Drink drivers are also more likely to have a criminal record than the general driving population and according to Government data, reoffending is a major concern:

Since 2010,

  • 32,025 people committed a drink drive offence with a previous drink/drug drive offence on their record – 7% of those people who committed a drink/drug drive offence
  • 107,913 drink drive offences were committed by someone with a previous drink/drug driving offence on their record – 17% of drink/drug drive offences
  • Eight people were convicted of causing death by careless driving when unfit through drink/with alcohol level above the limit with a previous drink/drug offence on their record.
  • One driver was charged with driving or attempting to drive with alcohol level above the limit with 8 previous drink/drug drive offences on their record.

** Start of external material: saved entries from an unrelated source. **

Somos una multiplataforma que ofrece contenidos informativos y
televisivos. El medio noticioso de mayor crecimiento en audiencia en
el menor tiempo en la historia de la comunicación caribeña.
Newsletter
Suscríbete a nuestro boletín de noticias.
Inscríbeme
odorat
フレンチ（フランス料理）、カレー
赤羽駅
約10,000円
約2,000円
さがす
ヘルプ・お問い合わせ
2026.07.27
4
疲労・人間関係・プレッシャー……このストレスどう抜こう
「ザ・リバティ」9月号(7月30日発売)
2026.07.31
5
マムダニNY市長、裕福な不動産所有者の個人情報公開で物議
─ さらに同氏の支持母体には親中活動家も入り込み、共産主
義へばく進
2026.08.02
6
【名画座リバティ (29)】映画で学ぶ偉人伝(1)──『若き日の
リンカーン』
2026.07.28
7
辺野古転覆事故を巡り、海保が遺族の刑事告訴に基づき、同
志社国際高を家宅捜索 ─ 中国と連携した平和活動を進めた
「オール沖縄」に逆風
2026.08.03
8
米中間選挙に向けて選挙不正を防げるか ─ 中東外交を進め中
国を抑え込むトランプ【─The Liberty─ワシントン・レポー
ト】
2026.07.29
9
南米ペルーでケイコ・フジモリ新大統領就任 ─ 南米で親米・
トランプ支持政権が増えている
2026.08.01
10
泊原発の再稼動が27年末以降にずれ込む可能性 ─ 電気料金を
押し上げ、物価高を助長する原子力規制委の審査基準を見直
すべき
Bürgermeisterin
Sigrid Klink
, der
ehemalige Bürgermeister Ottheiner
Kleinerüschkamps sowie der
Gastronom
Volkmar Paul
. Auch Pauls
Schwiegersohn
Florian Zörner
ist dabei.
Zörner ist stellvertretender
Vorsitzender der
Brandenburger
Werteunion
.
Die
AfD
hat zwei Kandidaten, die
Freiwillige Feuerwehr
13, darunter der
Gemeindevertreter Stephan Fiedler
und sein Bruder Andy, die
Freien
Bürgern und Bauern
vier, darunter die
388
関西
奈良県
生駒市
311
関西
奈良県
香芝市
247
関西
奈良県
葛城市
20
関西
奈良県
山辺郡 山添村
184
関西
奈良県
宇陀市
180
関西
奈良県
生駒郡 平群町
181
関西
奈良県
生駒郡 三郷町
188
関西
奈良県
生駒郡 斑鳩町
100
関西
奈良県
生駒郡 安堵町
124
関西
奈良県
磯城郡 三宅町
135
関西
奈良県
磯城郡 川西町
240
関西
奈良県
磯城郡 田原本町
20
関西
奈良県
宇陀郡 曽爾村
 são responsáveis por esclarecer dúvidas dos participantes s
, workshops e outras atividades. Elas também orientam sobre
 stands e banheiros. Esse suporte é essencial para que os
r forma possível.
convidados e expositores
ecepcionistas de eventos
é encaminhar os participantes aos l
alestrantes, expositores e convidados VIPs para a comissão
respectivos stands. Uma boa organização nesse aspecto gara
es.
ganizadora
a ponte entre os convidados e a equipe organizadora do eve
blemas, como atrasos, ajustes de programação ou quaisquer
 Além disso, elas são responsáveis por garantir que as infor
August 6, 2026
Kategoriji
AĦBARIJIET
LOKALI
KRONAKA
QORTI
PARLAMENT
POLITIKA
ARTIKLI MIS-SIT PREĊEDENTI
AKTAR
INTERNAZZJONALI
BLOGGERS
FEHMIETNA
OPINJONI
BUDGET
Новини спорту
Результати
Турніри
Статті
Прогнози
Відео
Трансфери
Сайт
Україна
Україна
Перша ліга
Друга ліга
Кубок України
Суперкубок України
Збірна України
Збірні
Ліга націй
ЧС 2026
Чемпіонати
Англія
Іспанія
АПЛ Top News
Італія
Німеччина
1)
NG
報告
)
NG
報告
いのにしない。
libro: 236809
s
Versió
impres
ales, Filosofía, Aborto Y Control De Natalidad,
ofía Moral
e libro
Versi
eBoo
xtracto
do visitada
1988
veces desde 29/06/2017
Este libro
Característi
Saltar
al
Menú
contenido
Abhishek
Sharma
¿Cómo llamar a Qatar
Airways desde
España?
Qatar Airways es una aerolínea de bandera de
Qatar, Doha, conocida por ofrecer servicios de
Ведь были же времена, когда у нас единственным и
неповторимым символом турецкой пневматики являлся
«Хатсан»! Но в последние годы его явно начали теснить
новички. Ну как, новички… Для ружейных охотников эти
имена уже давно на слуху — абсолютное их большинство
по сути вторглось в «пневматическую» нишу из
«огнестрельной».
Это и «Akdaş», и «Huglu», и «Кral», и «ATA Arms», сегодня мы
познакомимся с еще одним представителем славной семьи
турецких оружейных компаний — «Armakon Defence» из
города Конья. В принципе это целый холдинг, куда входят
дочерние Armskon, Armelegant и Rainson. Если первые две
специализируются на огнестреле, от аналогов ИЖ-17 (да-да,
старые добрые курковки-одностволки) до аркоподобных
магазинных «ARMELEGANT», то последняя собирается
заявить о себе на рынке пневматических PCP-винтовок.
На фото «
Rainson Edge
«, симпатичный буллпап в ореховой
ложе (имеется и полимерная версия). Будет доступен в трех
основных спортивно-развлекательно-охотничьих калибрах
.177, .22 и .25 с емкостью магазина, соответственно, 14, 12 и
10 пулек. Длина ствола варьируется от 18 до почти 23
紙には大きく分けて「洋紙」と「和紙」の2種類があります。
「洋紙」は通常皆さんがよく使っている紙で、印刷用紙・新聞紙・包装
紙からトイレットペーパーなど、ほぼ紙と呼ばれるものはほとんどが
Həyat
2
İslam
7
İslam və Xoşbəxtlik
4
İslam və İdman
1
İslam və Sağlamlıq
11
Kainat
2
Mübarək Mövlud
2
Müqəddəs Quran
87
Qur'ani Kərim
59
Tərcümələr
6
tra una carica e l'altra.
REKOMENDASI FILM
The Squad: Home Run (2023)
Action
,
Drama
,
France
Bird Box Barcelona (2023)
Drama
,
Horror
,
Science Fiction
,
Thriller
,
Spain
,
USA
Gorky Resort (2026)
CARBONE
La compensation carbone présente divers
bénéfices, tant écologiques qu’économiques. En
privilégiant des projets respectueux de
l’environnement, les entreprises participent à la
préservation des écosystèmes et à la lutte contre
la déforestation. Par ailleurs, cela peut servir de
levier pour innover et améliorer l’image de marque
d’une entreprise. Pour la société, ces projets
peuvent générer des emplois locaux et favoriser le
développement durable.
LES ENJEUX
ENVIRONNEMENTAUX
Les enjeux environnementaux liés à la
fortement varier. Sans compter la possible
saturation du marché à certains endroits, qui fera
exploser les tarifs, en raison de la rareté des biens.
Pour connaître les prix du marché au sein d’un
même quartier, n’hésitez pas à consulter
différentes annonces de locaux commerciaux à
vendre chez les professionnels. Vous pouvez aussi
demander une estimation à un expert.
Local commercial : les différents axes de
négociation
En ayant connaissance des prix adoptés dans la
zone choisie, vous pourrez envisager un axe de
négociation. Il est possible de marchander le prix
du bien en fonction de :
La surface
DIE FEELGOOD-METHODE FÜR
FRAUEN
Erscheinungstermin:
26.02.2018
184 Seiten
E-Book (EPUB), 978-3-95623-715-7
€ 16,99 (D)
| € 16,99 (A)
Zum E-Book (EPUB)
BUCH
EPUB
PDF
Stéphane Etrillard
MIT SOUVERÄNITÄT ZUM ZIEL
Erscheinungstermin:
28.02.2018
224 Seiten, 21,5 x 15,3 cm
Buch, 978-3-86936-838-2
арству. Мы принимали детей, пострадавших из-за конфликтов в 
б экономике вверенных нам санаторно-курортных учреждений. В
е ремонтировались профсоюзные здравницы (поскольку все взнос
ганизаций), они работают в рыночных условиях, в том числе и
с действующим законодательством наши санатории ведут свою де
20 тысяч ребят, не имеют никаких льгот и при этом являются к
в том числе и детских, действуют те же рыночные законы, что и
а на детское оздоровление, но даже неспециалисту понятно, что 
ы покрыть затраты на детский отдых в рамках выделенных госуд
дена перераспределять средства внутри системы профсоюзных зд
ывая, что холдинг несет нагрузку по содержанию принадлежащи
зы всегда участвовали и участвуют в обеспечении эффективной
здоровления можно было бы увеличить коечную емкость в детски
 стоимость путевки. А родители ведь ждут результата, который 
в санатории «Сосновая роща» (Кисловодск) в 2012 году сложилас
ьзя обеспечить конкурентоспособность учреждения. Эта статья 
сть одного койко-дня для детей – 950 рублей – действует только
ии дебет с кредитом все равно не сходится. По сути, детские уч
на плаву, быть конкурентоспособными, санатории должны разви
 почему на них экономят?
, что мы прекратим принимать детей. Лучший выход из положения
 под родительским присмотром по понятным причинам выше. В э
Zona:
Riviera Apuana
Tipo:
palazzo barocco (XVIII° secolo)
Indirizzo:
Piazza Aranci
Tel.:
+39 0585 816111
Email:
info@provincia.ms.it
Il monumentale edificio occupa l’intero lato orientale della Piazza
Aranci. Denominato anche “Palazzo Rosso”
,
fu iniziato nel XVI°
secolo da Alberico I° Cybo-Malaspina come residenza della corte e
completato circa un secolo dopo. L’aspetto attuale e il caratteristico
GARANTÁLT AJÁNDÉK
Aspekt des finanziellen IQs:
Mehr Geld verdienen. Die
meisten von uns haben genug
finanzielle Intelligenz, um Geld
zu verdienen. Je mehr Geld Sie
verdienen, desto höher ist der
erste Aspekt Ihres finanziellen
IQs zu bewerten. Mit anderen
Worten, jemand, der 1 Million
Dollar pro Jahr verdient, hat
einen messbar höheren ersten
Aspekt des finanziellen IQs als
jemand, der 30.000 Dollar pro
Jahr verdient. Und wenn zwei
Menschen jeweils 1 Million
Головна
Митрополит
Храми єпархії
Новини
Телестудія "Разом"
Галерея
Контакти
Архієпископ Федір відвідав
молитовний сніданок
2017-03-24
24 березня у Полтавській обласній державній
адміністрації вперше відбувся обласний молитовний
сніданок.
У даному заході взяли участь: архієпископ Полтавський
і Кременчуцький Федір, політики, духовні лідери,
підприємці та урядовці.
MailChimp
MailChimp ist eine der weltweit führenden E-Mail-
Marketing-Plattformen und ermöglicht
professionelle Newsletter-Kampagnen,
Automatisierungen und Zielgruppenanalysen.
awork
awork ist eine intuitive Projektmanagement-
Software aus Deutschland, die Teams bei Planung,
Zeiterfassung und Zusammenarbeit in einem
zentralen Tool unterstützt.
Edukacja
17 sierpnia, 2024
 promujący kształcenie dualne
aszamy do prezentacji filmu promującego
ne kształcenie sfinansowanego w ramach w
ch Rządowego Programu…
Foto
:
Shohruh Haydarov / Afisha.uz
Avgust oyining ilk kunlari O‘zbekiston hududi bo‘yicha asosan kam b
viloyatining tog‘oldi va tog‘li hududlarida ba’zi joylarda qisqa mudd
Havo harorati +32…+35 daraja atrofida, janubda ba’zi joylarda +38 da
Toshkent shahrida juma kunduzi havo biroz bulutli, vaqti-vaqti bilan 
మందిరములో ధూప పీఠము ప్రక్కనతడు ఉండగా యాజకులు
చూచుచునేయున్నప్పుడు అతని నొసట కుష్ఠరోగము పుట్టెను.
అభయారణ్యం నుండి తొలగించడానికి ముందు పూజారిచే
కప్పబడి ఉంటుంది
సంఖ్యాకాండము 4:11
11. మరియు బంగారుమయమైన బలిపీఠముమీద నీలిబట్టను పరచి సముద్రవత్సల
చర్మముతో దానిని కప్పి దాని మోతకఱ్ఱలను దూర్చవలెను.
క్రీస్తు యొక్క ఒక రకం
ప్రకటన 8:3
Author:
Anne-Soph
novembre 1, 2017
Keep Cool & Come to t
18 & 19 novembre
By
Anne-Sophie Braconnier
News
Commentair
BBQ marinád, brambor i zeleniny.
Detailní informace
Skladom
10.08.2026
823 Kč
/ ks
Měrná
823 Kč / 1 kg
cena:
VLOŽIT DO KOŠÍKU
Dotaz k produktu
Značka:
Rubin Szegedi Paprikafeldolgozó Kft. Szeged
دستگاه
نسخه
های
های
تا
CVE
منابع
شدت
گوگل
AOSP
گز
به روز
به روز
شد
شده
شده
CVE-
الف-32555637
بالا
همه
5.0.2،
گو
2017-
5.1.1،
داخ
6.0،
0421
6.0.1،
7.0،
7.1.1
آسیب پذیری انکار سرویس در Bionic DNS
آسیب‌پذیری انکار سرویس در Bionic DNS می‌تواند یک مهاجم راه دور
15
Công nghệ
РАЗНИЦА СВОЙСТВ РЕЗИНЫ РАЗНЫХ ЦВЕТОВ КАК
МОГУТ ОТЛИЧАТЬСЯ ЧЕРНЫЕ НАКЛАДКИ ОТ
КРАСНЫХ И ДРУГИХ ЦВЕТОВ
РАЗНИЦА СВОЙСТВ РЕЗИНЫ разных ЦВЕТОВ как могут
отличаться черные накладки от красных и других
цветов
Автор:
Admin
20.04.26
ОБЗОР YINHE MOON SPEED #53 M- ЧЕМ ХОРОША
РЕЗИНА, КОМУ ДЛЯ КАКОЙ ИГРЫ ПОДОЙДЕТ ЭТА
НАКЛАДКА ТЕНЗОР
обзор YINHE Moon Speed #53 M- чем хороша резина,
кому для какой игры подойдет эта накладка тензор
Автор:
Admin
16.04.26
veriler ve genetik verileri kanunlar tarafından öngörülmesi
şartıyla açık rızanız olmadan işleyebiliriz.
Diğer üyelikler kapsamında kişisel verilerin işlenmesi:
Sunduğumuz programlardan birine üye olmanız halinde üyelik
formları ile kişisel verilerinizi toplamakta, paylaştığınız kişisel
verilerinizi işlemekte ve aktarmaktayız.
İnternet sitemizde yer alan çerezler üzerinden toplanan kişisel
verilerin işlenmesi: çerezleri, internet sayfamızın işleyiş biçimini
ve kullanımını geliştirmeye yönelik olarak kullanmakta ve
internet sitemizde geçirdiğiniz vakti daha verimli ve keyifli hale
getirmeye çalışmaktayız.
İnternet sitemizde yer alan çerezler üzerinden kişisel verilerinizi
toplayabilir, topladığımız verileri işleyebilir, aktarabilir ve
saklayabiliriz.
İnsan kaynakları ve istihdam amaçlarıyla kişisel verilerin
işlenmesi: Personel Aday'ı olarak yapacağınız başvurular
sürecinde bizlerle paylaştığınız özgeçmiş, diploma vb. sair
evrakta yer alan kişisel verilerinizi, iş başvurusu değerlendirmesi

One person committed the offence ‘driving or attempting to drive with drug level above the specified limit’ when they had 18 previous drink- and drug-driving offences.

 

The police are also increasingly detecting drivers who have combined drink and drugs, which can be dangerous at levels below the current breath test limit.

The PACTS report makes a number of recommendations, including a lower breath test limit in England Wales. The key recommendations are:

  • mandatory breath testing powers for the police and the reduction in enforcement levels to be reversed
  • increased penalties for drivers who combine drink and drugs
  • specialist rehabilitation courses for those with mental health and alcohol problems
  • a lower breath test limit for England and Wales
  • reforming the High Risk Offender Scheme
  • that the Government pays more attention to drink driving in alcohol harm and night-time economy policies

Commenting on the report, David Davies, Executive Director of PACTS, said:

“After 10 years of declining levels of enforcement and social media campaigns aimed at young men, it is time for a new, more comprehensive approach to reducing the toll of drink drive deaths and injuries.
Drink driving is often cited as a road safety success story, yet it remains a major killer and progress has ground to a halt since 2010. Not only is better enforcement important but also the problems of mental health and alcohol dependency need to be recognised.
The problem is not a simple one of law enforcement. It requires a more comprehensive approach. The legal limit should be reduced in England and Wales, police should be given additional powers to test drivers, the High Risk Offender Scheme should be reformed, rehabilitation courses should be designed for those with mental health and alcohol problems, and the growing danger of combining drink and drugs driving needs to be addressed.
Scotland introduced a reduced drink drive limit in 2014, in line with most other countries in Europe. It has been accepted by the public; it has not significantly impacted pubs and restaurants or overloaded the police or the courts. Northern Ireland plans to go further, with a zero limit for novice and professional drivers.
A lower limit is not a magic bullet but government polices to reduce drink driving will lack credibility as long as they avoid this change.”